La medida surge de una frustración generalizada entre los conductores de vehículos eléctricos que sí necesitan cargar sus coches y se encuentran con plazas ocupadas por vehículos completamente cargados o, peor aún, por coches que ni siquiera están extrayendo energía. "Es una falta de respeto al medio ambiente", comentó un conductor de un Renault Zoe frustrado, "dejar tu coche ocupando una plaza que otro necesita para evitar el modo tortuga. Es como ir a un buffet y solo oler la comida".

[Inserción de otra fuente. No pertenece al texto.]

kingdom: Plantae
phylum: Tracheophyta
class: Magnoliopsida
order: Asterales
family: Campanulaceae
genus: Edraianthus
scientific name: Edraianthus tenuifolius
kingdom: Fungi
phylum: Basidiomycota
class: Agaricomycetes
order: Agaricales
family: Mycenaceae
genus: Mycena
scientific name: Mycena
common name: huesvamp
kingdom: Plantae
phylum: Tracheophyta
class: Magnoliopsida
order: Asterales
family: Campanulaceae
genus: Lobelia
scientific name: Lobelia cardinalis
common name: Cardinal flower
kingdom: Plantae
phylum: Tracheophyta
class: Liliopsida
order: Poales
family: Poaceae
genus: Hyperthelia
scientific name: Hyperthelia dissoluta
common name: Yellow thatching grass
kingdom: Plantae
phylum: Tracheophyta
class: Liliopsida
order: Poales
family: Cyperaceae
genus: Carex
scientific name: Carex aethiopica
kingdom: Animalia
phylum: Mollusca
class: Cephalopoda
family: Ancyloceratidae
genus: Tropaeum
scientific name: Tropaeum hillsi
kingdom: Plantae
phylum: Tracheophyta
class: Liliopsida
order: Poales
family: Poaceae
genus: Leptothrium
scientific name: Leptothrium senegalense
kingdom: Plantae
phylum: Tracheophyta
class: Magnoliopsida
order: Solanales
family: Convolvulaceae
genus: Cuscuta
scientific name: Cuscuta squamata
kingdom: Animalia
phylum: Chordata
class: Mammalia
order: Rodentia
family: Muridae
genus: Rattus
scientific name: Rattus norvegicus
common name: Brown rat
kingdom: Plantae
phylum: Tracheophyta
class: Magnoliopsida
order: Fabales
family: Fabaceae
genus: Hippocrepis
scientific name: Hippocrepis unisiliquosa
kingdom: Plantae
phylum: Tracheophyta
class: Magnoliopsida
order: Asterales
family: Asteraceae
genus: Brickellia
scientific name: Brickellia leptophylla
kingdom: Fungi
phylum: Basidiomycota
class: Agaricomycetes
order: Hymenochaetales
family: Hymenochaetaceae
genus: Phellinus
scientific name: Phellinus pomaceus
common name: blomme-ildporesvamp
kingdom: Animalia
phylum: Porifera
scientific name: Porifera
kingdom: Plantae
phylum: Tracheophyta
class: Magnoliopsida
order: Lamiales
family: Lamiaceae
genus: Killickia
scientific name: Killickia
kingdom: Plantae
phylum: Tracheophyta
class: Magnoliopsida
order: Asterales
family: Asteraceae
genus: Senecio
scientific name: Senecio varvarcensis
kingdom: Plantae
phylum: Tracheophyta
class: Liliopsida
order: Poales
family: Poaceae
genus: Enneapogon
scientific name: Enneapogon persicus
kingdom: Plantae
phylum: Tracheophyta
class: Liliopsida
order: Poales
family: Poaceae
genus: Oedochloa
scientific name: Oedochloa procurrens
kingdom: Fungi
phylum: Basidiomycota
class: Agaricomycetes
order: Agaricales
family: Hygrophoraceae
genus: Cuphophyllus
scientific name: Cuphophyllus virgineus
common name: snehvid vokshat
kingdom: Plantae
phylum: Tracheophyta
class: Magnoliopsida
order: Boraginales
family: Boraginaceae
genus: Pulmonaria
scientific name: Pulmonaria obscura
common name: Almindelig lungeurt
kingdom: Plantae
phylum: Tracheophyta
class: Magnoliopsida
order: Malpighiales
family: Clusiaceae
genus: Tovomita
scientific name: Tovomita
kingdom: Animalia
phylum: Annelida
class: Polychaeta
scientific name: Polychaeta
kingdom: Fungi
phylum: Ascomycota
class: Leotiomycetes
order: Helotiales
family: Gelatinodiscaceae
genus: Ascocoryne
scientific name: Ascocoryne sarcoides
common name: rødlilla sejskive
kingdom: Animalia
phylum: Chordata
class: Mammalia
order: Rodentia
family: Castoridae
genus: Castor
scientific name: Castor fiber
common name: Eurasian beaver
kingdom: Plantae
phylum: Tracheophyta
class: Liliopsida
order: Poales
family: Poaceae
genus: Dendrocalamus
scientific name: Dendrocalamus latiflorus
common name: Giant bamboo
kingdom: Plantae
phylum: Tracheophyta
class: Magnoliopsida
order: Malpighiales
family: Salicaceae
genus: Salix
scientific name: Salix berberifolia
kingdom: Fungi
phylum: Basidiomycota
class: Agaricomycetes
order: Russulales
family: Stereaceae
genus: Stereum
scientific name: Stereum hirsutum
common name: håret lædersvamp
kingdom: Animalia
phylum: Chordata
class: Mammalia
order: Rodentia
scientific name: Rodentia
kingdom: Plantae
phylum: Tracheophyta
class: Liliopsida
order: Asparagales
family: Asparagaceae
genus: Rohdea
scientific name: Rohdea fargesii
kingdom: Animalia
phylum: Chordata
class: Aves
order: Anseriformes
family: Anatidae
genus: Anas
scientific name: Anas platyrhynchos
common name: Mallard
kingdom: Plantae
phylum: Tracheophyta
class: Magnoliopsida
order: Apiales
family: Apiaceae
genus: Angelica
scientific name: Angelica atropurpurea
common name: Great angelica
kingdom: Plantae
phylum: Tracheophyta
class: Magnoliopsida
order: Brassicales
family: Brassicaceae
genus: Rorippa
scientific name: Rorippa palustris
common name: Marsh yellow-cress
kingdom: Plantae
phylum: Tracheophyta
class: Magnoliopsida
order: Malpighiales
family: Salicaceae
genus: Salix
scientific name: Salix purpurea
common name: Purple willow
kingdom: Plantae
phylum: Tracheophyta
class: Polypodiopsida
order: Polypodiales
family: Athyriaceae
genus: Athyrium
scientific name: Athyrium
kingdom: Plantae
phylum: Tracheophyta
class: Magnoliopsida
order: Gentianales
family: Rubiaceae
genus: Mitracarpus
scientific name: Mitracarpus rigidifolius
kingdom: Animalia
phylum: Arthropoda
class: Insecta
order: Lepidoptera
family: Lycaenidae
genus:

Expertos en comportamiento humano, o al menos el tipo de comportamiento humano que implica conducir un coche caro, han elogiado la medida. "Hemos observado un patrón claro", explicó el Dr. Klaus Hoffmann, del Instituto Europeo para el Estudio de la Hipocresía Eco-Social, "donde la mera posesión de un vehículo eléctrico confiere a algunos individuos una sensación de superioridad moral que, irónicamente, los exime de las normas básicas de civismo. Piensan: 'ya estoy salvando el planeta, ¿tengo que pensar también en los demás?' Sí, la respuesta es sí".

La Comisión ha descartado las sugerencias de instalar carteles explicativos que detallen el funcionamiento de una estación de carga. "Si puedes pagar un coche eléctrico, asumimos que puedes leer y entender el concepto de 'energía que entra en tu batería'," dijo la fuente. La esperanza es que la "tasa por idiotez" no solo libere puntos de carga, sino que también actúe como un recordatorio contundente de que, al final del día, la sostenibilidad requiere un poco más que simplemente comprar el coche correcto.

Los fondos recaudados se destinarán, según se informa, a un nuevo programa de educación vial para adultos centrado en "cómo no ser un idiota en público", dirigido específicamente a aquellos que creen que un enchufe es un accesorio decorativo.